I have the Twitter account. The Facebook account. A Google+ account I ignore.
Obviously, I have a blog.
I'm on Foursquare. I use Instagram and Pinterest and I'm dipping my toes in StumbleUpon.
I had a Myspace account; a Xanga. Hell, I was on Geocities back in the day.
I'm so connected to the internet, my body practically needs Wifi to take a piss.
But there is one last hurdle I need to cross before I can truly say I am internet savvy.
I need a cat.
The internet is actually 46% cat. Every major development with the internet can be tied back to cats or porn or cat porn. 'Early Adopters'? More like 'Furly Adopters' - amiright?
I mean, what is my social media presence if I don't even upload pictures of cats to my Facebook page. Hell, REAL social media nerds' cats have their OWN Facebook page.

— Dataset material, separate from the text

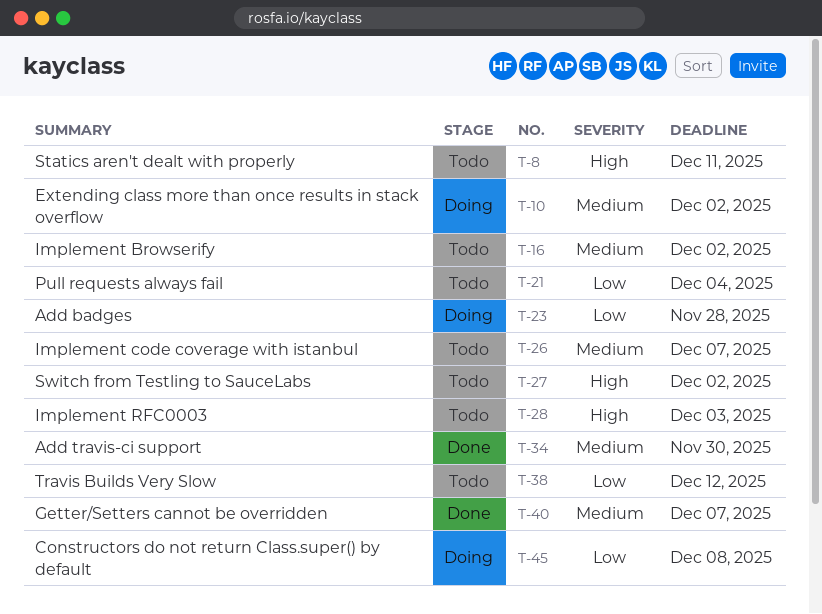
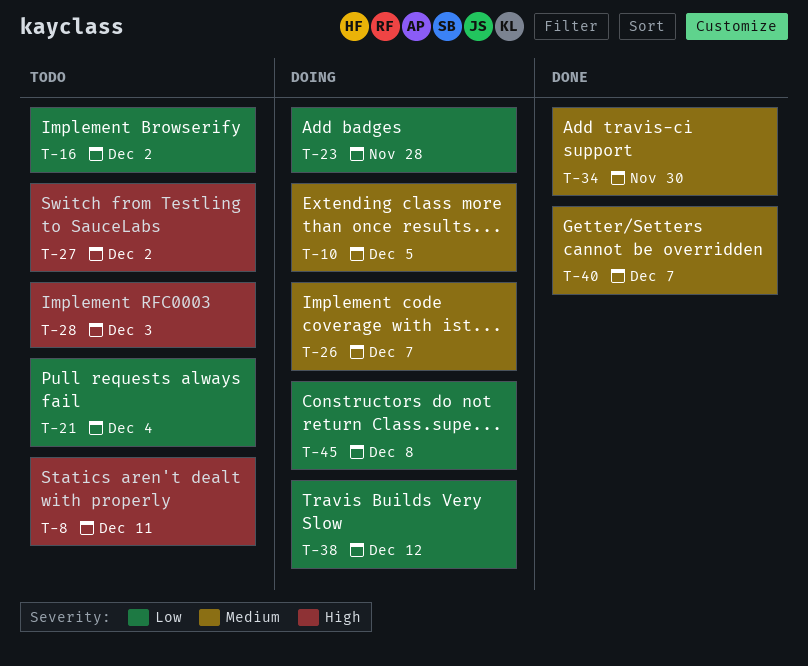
T-10, due: Dec 2 -> Dec 5
T-16, priority: Medium -> Low
T-26, status: Todo -> Doing
T-38, status: Todo -> Doing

So I think it is time to add a furry friend to my life.
Plus, I would finally have someone to blame when my browser history shows all that cat porn.
5 comments:
or to blame when there's a fresh turd found on the floor...
Or when you wake up with fur in your mouth and a "I just pumped the neighbors cat" look on your face.
my mom said she had no clue cats were so big on the internet. now she actually wants a computer.
It does give one paws.
I'll go back to my cage now.
also you ever break anything bam blame the cat.